As tensions and concern grow about North Korea’s ballistic capabilities, U.S. Forces tested a missile defense system on Sunday, according to the military. The Terminal High Altitude Area Defense (known as THAAD) detects missiles using radar, deploys an interceptor, and destroys the them.

THAAD is capable of intercepting a missile inside and outside the Earth’s atmosphere during its final, or terminal, phase of flight.

The test was conducted in Alaska by firing a missile over the Pacific Ocean, according to a statement made by the Missile Defense Agency.

A medium-range target ballistic missile (MRBM) was air-launched by a U.S. Air Force C-17 over the Pacific Ocean. The THAAD weapon system located at Pacific Spaceport Complex Alaska in Kodiak, Alaska, detected, tracked and intercepted the target.

It was reported that soldiers carried out the same procedures as they would to employ THAAD in actual combat. Soldiers operating the equipment were not aware of the actual target launch time, according to the statement.

“In addition to successfully intercepting the target, the data collected will allow the Missile Defense Agency to enhance the THAAD weapon system,” said US Missile Defense Agency Director Lt. Gen. Sam Greaves.
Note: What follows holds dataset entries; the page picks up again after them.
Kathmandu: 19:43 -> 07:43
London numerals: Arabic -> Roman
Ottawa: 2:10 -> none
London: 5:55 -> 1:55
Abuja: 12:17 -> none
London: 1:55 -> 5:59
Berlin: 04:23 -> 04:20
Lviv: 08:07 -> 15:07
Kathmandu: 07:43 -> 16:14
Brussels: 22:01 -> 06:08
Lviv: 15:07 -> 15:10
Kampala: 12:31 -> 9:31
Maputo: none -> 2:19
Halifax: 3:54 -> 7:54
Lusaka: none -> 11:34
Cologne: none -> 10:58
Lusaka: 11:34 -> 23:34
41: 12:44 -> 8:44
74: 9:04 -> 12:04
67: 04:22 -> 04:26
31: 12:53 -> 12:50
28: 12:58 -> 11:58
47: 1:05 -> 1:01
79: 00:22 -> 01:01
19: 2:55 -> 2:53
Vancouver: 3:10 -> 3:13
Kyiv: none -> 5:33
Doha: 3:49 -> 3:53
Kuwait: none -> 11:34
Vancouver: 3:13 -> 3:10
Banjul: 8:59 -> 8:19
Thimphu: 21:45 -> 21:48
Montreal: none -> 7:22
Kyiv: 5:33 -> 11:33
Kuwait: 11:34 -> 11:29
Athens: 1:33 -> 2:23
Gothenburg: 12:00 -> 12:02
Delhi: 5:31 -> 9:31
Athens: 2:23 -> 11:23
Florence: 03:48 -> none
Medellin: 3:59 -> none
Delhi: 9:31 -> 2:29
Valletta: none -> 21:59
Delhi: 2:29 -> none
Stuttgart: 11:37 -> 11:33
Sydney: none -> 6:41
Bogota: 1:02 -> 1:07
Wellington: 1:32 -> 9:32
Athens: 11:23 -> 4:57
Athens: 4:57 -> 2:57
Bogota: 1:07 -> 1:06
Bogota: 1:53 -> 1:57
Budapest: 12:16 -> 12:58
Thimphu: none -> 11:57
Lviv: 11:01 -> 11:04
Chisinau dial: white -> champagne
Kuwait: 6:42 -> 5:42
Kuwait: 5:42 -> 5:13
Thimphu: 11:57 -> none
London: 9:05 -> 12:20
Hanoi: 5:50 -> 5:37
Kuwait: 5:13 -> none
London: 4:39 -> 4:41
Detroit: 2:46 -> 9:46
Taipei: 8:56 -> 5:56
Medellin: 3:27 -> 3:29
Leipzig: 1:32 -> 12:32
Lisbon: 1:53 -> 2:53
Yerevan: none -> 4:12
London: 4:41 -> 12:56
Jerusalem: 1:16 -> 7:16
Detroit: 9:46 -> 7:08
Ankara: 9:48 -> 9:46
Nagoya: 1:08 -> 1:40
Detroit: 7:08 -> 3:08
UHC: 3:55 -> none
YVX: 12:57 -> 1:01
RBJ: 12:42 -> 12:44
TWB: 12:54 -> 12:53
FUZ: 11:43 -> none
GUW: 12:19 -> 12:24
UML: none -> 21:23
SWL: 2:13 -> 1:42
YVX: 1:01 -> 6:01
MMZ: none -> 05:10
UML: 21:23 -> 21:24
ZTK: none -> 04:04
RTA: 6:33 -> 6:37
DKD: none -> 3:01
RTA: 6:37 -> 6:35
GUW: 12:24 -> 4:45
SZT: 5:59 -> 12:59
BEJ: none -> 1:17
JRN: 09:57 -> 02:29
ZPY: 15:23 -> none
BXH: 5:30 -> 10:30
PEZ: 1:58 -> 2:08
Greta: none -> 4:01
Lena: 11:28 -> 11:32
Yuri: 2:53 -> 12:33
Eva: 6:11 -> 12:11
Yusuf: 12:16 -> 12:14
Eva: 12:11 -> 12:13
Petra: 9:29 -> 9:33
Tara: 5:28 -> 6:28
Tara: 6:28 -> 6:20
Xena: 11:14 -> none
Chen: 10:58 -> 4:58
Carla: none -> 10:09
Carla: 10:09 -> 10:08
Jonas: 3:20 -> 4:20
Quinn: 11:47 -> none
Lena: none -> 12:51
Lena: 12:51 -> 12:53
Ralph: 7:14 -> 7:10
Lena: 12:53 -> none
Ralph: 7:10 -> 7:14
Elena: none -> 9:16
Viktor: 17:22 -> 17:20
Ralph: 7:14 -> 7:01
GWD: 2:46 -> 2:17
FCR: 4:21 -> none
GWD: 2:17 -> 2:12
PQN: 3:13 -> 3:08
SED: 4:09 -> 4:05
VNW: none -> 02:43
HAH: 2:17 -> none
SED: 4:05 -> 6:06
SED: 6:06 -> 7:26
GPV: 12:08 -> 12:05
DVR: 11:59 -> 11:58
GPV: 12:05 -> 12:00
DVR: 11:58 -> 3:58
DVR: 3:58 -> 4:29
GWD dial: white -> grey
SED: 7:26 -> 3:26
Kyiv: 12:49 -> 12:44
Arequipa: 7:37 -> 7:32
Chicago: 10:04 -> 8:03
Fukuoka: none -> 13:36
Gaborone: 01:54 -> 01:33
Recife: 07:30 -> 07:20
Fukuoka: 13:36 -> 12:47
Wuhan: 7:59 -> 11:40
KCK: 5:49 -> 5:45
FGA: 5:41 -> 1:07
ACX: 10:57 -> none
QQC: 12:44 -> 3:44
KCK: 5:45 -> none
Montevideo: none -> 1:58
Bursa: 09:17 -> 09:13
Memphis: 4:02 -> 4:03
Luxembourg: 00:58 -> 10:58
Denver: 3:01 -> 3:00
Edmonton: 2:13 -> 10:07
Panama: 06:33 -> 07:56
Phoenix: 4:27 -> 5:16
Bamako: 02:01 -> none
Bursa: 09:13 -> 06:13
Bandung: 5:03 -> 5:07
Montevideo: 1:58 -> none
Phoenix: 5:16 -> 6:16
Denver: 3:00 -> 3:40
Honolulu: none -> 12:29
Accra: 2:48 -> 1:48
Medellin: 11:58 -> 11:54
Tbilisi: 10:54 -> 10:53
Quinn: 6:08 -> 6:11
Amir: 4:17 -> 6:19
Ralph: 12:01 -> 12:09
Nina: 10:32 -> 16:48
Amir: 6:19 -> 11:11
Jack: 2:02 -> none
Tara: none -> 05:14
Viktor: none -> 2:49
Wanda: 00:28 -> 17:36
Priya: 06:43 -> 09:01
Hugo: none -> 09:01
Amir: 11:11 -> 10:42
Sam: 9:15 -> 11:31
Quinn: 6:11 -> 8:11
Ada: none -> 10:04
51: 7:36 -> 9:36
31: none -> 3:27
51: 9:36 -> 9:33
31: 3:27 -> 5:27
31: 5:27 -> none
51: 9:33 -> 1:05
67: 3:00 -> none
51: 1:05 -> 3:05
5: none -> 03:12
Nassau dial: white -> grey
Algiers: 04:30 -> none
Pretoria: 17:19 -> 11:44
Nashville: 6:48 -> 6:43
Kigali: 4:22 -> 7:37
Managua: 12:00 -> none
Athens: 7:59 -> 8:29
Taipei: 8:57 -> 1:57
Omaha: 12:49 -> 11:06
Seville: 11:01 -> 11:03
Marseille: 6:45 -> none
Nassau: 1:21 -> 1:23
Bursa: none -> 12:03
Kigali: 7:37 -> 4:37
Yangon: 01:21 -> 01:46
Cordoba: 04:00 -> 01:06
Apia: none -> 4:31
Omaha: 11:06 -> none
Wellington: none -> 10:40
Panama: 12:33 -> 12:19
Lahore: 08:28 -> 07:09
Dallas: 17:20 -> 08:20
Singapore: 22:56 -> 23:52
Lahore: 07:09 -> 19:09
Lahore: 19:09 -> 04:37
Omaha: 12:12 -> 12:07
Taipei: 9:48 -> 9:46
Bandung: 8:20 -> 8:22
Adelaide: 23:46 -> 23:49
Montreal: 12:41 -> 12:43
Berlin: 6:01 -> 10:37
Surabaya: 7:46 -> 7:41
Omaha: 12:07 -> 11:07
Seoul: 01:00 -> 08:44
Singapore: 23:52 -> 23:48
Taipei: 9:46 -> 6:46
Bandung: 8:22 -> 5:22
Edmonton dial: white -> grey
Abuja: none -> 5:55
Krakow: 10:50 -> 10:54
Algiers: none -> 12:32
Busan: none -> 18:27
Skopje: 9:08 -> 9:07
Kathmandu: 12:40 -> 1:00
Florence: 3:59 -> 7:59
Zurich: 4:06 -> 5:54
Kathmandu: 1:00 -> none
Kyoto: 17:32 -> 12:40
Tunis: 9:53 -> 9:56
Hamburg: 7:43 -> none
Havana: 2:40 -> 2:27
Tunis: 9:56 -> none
It was the 15th test of the THAAD system, and the exercise could be perceived to be sending a message to North Korea following Friday’s ballistic launch.

North Korea’s night time testing Friday of a Hwasong-14 intercontinental ballistic missile has raised tensions between the country and the U.S. It’s the second launch of a long-range missile within a month. It was estimated that Friday’s missile could travel over 6,200 miles; meaning it could hit not only Alaska, but most of America’s West Coast, and even the East Coast if fired in the other direction.

On Saturday, the U.S. sent two B-1 bombers on a round trip from an Air Force base in Guam to the Korean Peninsula, describing the flight as a direct response to the the North Korean weapons test.